======== Data listing ========

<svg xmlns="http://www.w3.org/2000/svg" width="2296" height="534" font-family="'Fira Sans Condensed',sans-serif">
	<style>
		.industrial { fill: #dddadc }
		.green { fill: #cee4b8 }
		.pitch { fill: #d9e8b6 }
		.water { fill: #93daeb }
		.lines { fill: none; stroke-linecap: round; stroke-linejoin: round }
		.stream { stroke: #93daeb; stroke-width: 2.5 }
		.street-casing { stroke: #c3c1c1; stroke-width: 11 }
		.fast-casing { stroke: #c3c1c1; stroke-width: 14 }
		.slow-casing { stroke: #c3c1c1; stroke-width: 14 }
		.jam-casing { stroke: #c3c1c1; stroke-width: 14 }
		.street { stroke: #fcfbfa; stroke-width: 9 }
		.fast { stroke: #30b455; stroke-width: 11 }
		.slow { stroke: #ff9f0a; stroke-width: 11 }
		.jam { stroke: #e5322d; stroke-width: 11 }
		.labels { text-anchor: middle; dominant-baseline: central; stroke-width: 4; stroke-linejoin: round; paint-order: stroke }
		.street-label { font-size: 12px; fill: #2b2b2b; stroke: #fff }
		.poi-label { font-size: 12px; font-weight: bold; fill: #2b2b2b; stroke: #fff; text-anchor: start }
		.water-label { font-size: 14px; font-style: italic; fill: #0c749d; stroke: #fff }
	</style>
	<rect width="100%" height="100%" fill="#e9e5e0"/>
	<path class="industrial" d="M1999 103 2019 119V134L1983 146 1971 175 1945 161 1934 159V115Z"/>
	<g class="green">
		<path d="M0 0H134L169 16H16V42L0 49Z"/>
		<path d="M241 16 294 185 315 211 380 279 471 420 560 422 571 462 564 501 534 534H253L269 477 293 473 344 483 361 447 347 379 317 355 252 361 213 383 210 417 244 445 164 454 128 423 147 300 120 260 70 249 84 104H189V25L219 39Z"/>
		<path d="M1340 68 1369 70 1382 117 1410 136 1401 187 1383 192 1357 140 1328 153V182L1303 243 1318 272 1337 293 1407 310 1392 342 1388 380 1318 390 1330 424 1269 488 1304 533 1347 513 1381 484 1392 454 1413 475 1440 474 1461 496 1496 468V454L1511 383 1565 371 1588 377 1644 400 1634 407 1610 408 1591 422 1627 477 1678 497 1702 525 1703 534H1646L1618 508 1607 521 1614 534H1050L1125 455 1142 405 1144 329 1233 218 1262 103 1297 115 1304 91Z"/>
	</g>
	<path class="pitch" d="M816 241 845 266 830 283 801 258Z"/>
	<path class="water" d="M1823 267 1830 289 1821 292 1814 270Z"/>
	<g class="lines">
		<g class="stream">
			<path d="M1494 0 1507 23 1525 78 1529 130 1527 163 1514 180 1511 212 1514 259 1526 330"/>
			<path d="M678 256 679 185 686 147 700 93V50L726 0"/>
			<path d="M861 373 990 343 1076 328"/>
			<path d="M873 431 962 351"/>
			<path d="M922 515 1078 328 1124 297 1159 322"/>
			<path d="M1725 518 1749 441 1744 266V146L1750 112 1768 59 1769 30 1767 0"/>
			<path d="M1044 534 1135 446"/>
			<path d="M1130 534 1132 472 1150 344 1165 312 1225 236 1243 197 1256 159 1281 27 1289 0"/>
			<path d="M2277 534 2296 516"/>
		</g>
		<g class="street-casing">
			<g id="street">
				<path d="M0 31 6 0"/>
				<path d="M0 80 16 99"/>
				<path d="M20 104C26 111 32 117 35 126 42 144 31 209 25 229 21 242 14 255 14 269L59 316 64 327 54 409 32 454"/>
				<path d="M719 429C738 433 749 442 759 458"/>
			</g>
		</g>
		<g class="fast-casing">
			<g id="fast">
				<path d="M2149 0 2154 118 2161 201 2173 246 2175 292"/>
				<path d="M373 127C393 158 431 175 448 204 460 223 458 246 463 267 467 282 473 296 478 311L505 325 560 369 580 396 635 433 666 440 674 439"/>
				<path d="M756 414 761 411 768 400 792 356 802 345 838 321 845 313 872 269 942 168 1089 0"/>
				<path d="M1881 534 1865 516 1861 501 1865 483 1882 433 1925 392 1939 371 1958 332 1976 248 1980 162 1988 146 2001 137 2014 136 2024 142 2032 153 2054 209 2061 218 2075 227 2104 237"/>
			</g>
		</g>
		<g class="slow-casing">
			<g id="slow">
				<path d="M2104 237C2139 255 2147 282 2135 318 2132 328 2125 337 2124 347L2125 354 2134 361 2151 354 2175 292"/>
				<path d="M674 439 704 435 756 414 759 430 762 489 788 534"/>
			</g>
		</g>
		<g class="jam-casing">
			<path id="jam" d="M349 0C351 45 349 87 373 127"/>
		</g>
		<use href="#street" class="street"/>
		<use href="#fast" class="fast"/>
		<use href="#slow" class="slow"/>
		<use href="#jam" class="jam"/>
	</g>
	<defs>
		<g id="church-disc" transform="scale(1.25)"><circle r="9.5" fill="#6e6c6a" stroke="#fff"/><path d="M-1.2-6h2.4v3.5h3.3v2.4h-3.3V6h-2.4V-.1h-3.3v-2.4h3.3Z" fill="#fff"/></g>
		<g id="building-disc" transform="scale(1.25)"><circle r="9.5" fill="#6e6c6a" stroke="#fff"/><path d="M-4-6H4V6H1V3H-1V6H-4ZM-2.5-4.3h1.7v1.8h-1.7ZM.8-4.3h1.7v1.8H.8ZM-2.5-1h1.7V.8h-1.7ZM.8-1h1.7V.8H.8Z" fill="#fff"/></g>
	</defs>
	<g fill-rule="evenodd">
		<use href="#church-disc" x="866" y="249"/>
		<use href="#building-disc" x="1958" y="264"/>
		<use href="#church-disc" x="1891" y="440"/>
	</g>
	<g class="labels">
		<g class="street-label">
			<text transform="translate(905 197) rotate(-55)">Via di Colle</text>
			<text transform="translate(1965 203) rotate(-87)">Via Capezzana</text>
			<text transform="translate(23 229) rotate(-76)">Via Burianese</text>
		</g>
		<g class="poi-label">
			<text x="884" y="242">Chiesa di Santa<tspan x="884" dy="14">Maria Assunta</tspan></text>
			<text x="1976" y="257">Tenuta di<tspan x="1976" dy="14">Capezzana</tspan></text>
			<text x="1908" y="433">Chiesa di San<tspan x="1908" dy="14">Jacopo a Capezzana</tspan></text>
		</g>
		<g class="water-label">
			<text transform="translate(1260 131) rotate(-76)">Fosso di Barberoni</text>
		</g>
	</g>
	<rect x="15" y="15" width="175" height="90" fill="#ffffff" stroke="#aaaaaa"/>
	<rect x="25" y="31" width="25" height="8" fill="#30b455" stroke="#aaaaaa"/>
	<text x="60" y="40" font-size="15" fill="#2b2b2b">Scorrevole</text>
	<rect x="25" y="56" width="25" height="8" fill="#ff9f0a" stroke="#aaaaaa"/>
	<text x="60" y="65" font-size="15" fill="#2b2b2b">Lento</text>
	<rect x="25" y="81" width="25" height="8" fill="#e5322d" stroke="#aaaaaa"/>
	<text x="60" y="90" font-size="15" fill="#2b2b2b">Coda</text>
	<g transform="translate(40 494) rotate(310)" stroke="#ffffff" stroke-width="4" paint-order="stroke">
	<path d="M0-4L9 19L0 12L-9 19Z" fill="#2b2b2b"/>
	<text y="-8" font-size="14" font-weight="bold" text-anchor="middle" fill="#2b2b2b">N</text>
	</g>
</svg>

========

Search the data above for "lines" and copy every line where it turns up.

* _Expected output_:
		.lines { fill: none; stroke-linecap: round; stroke-linejoin: round }
	<g class="lines">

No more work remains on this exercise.